## TUGAS A
Susun ulang baris data mulai dari baris yang memuat "state / province: Quetzaltenango" sampai baris data terakhir, termasuk kedua ujungnya, sebagai tabel Markdown dengan kolom Nomor dan Isi. Kolom Nomor berisi nomor urut dan kolom Isi berisi baris tersebut, tanpa baris kosong.
··· KUTIPAN SUMBER
Rasulullah saw bersabda: “Sesungguhnya termasuk mengagungkan kehormatan Allah adalah dengan memuliakan orang Islam yang tua usia, orang yang pandai tentang Alquran lagi tidak sombong dan tidak mengabaikannya, serta memuliakan penguasa yang adil” (HR. Abu Daud)

Jika orang Islam yang tua usia saja layak untuk dimuliakan, lalu bagaimana mungkin sesuatu yang Allah saja memuliakan dan mencintainya lantas kita menjadi terlarang untuk memuliakan dan mencintainya pula? Bahkan apa yang dimuliakan dan dicintai oleh Allah itulah sebenar-benarnya hal/sesuatu yang paling pantas untuk dimuliakan dan dicintai.

Memuliakan atau mencintai sesuatu itu tentu ada bentuknya. Maka berkunjung kepada mereka di waktu mereka hidup, mencium tangan mereka ketika bersalaman, dan menziarahi kubur mereka ketika mereka telah wafat adalah contoh dari bentuk memuliakan dan mencintai mereka yang dapat dibenarkan dan tidak terlarang.

Yang tidak diperbolehkan adalah menyembah mereka.

Akan tetapi orang-orang bodoh telah menimbulkan kerancuan dan kekisruhan di dalam perkara ini. Mereka menyebut segala bentuk pemuliaan dan kecintaan yang telah kita sebutkan di atas tadi sebagai bentuk pengkultusan atau penyembahan sehingga mereka menilainya sebagai perbuatan syirik dan melarangnya. Inna lillahi wainna ilaihi roji’un.

Mereka salah (salah-tembak) di dalam menerapkan beberapa ayat Alquran yang melarang manusia dari mempertuhankan nabi, malaikat, dan lain sebagainya (seperti surat Ali Imran: 80). Mereka samakan orang-orang yang mencintai dan memuliakan Nabi saw (atau mencintai dan memuliakan seorang wali Allah) dengan orang-orang yang telah mempertuhankan seorang nabi (seperti orang-orang Nasrani yang telah menuhankan Isa as). Sekali lagi, inna lillahi wa inna ilaihi roji’un.

Inilah musibah di dalam agama karena adanya orang-orang bodoh yang berbicara tentang masalah penting di bidang agama. Mereka tak dapat membedakan mana yang pemuliaan dan mana yang penyembahan (mana yang memuliakan atau mencintai dengan mana yang menuhankan). Sehingga apa-apa yang sebenarnya terpuji dan disukai di dalam agama, justru mereka anggap tercela dan terlarang.

Mereka mencela bahkan melarang-larang orang yang berziarah ke makam Rasulullah atau ke makam seorang wali Allah. Mereka menganggap musyrik orang-orang yang berdoa kepada Allah di dekat makam-makam tersebut. Padahal semua itu adalah hal-hal yang diperkenankan bahkan disukai di dalam agama jika saja mereka paham.
······
··· DATA LATIHAN
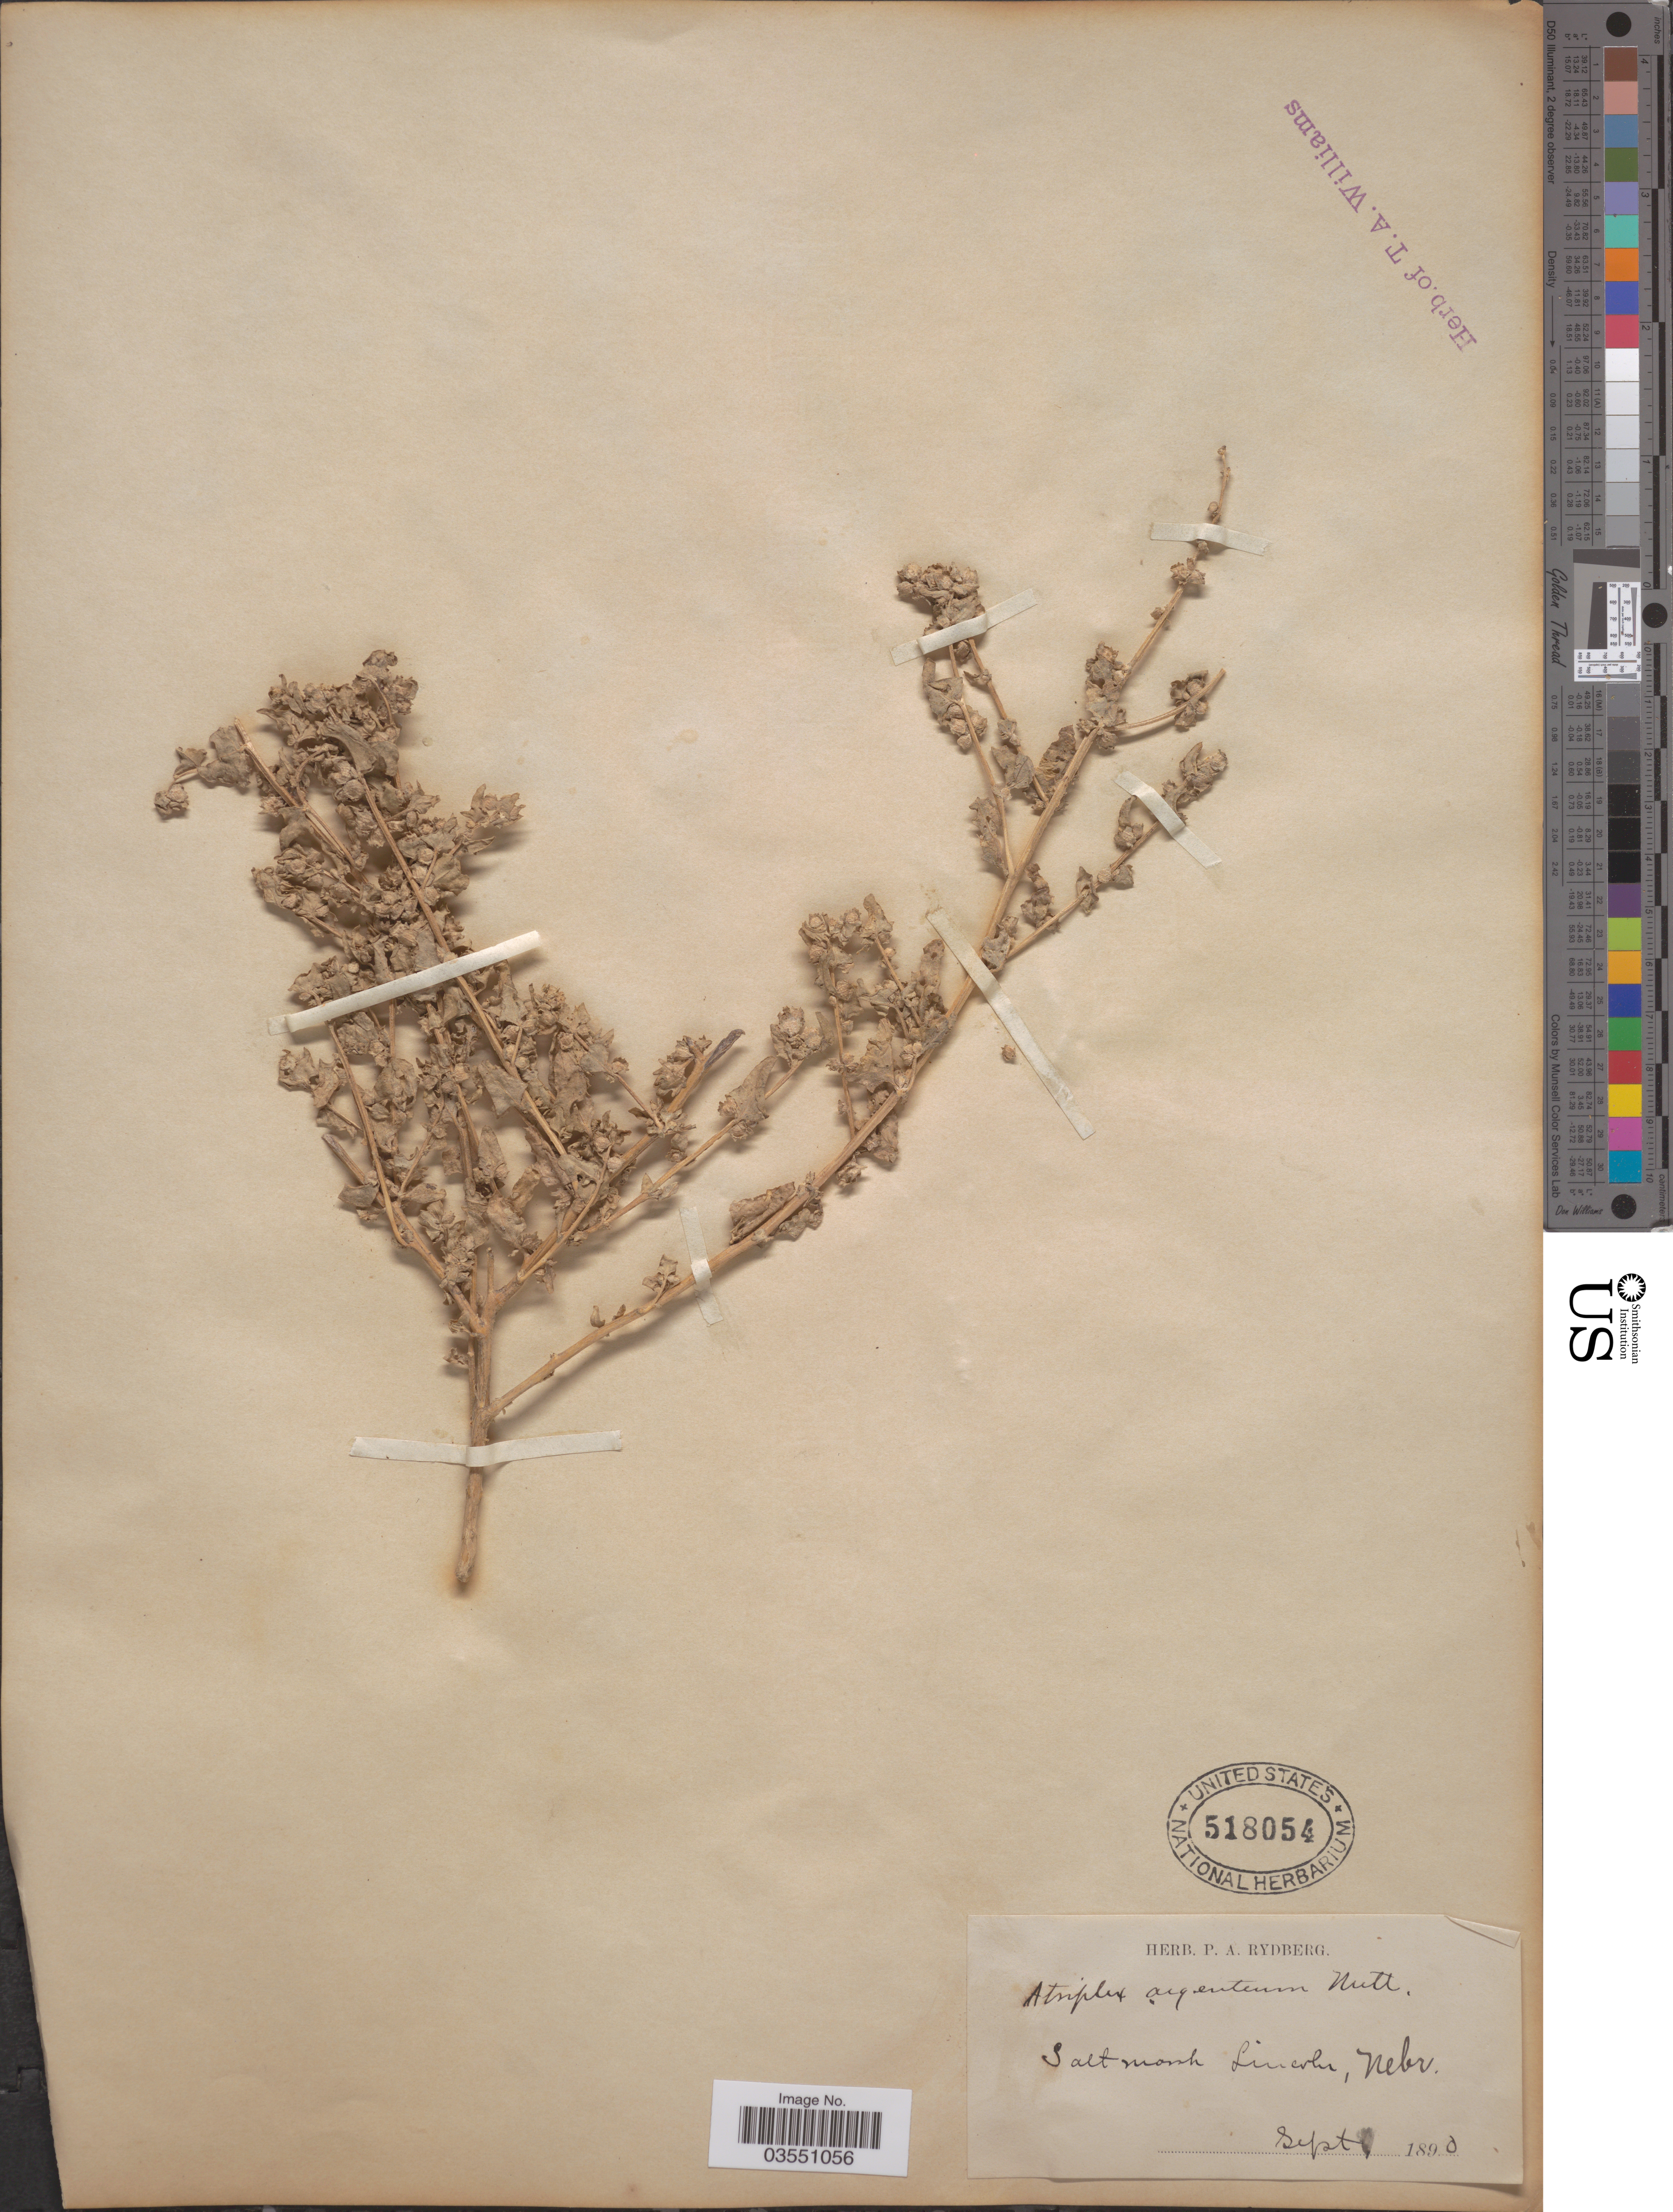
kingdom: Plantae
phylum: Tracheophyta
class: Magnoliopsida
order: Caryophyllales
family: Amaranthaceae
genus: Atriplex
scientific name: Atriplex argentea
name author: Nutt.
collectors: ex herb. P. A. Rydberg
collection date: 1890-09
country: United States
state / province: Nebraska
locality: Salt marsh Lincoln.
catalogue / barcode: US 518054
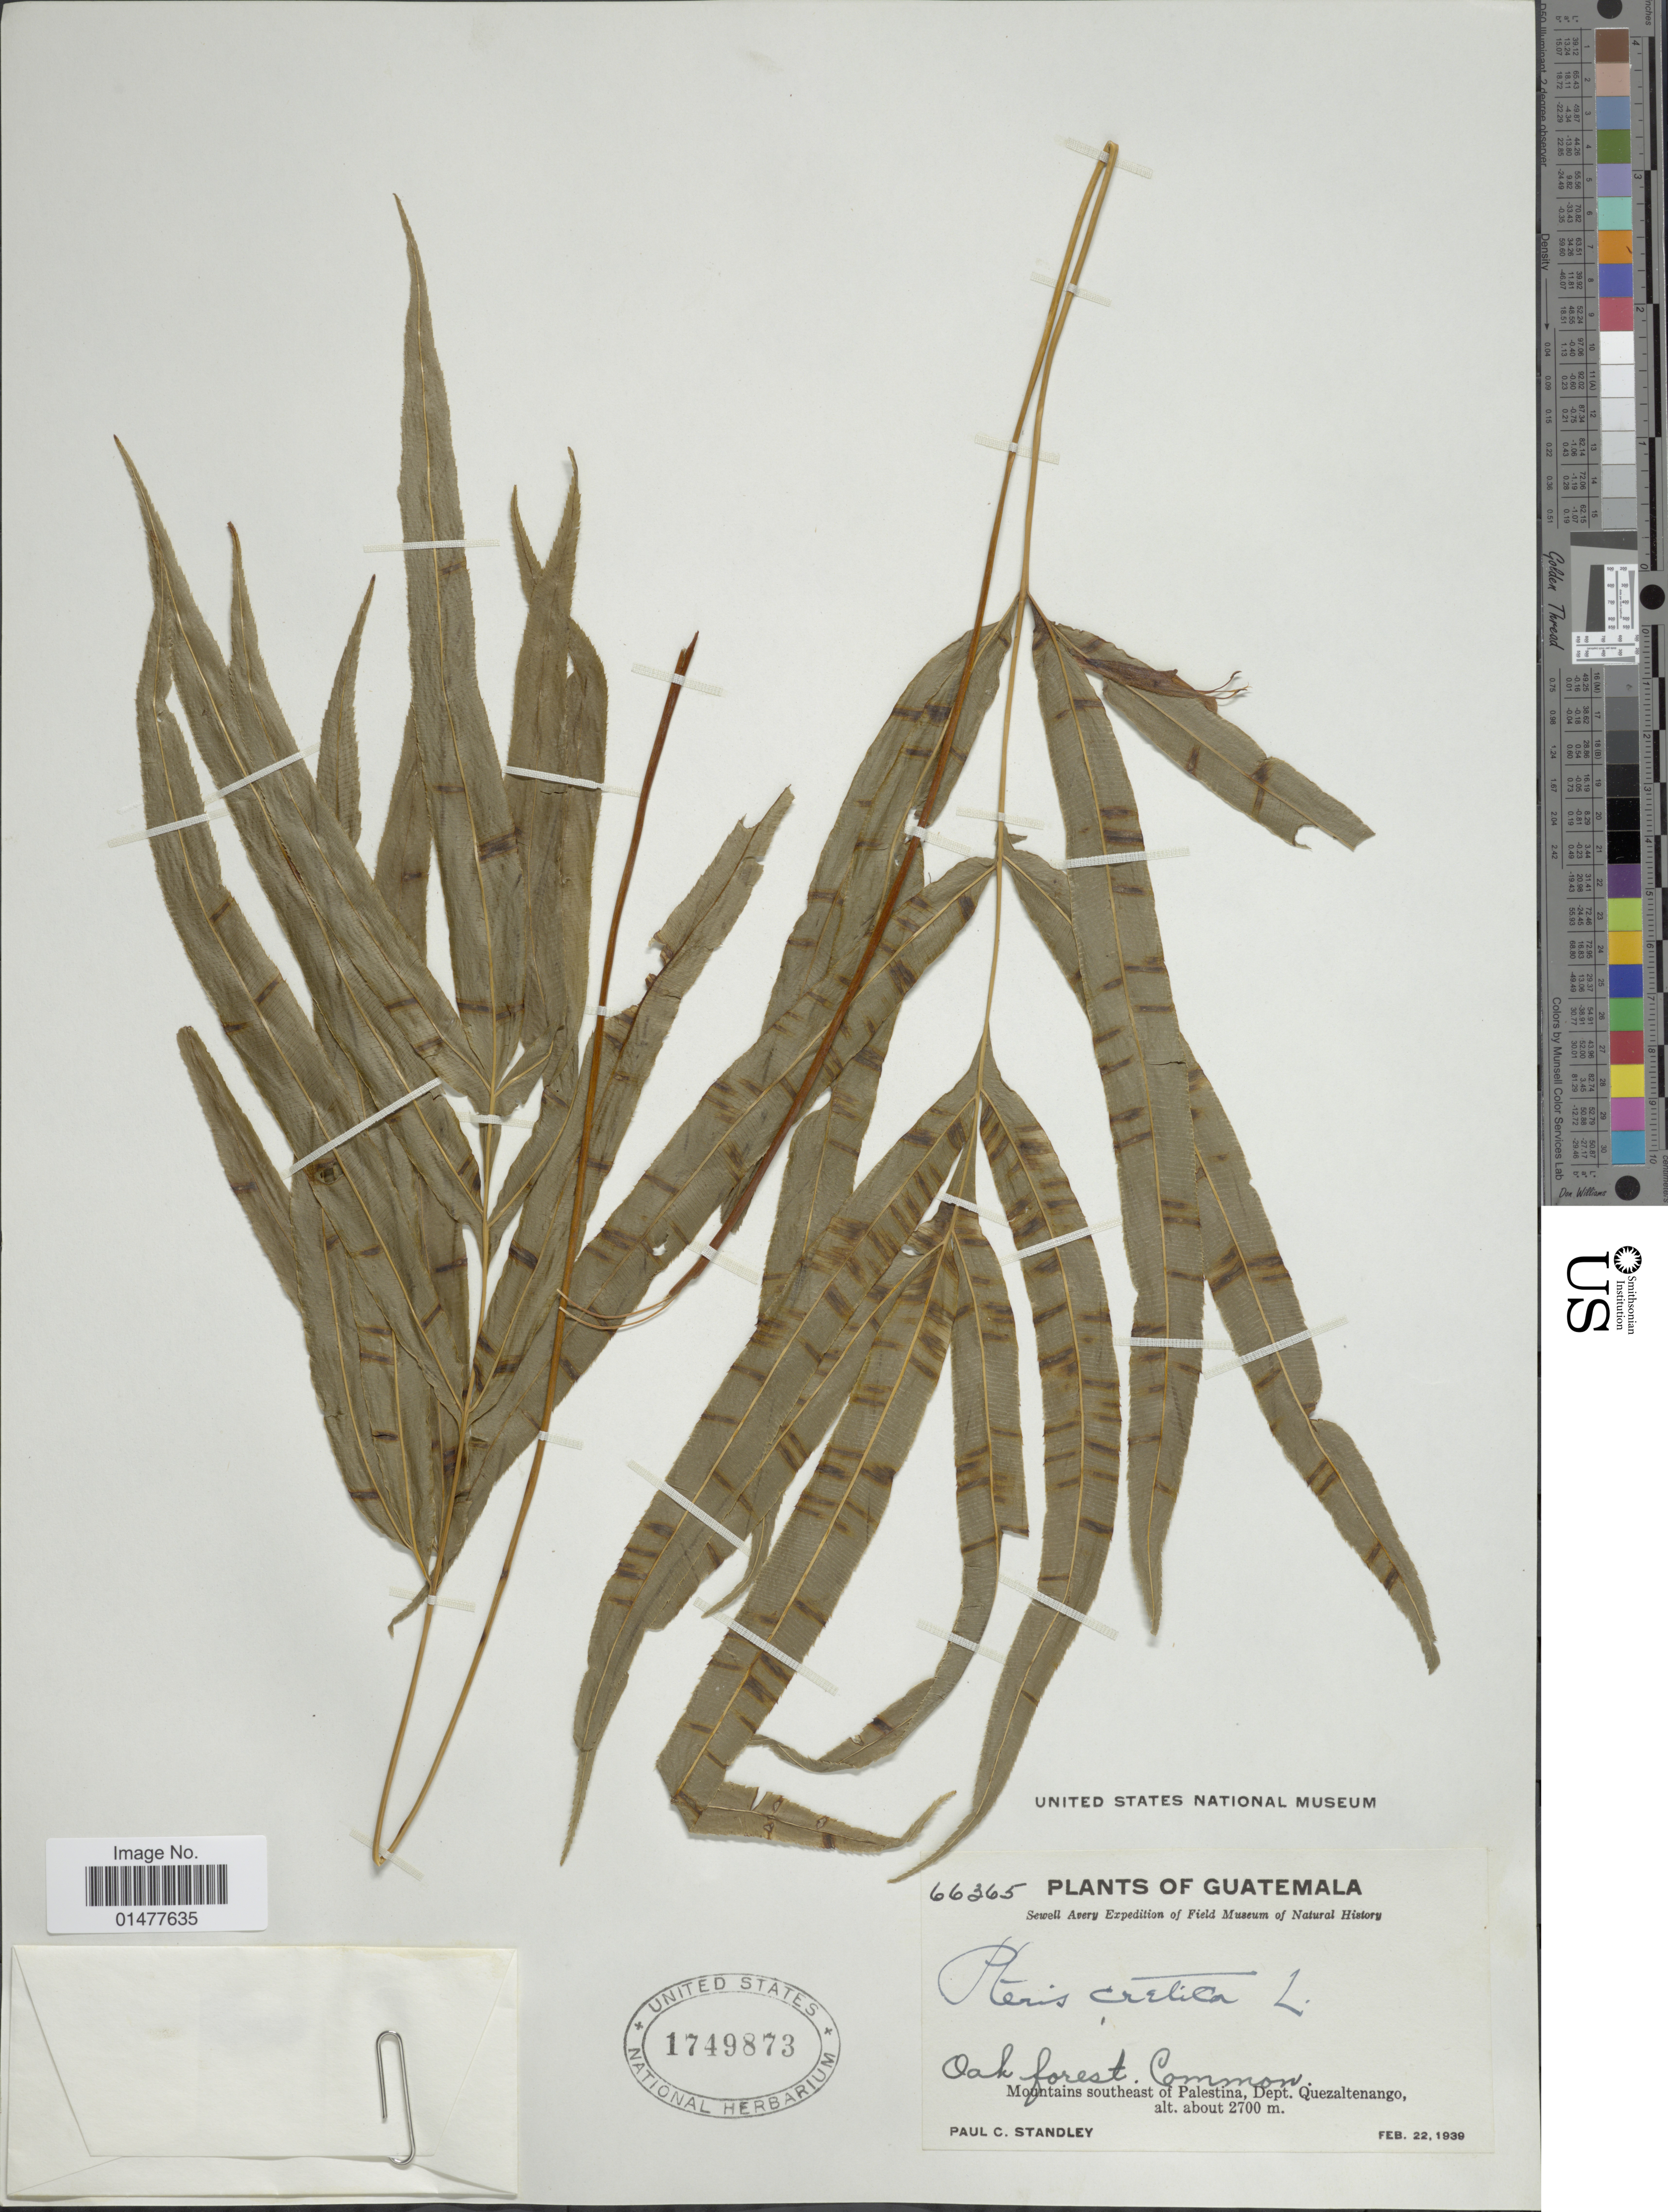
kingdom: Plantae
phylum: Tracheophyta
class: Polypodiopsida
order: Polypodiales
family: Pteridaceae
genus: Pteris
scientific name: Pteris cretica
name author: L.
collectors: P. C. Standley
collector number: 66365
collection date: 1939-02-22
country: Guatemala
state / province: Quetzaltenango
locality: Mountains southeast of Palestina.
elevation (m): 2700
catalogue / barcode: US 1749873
······
## TUGAS B
Teruskan teks tentang memuliakan orang saleh dan ziarah kubur mulai dari kalimat terakhirnya.

## HASIL LATIHAN A
| Nomor | Isi |
|---|---|
| 1 | state / province: Quetzaltenango |
| 2 | locality: Mountains southeast of Palestina. |
| 3 | elevation (m): 2700 |
| 4 | catalogue / barcode: US 1749873 |

## HASIL LATIHAN B
Rasulullah saw bersabda: “Dulu aku larang kalian berziarah kubur, maka sekarang berziarahlah kalian”.(HR.Muslim)

Beliau juga bersabda:
“Barang siapa yang berziarah ke kuburanku maka wajib baginya syafaatku.”
(HR. Daraquthni dan dikuatkan oleh al Hafidz Taqiyuddin al Subki)
[bisa dilihat pada Sunan al Daruquthni: Kitab al Haj: Bab al Mawaqit, (Beirut: Alam al Kutub), Juz.2, hal.278, lihat juga al Subki, Syifa’ al Saqam bi Ziarah Khairil Anam, Juz.2, hal.11]

Sementara itu, tentang perkara berdoa di kuburan, tidak ada dalil yang melarangnya. Semua tempat, di mana pun, adalah tempat yang boleh untuk berdoa kepada Allah swt kecuali ada dalil yang melarangnya. Anda boleh berdoa di dalam pesawat, Anda boleh berdoa di dalam bus, Anda boleh berdoa di pasar, Anda boleh berdoa di mall. Kenapa? Karena tidak ada dalil yang melarangnya. Lalu kenapa berdoa di kuburan Anda larang sementara dalil yang melarangnya pun tidak ada?!

Kalau alasannya demi menghindarkan orang dari syirik, pertanyaannya: apa benar orang yang berdoa di kuburan itu pasti syirik? Belum tentu! Hindarilah diri dari mudah saja berburuk-sangka (suuz zhon) kepada orang lain.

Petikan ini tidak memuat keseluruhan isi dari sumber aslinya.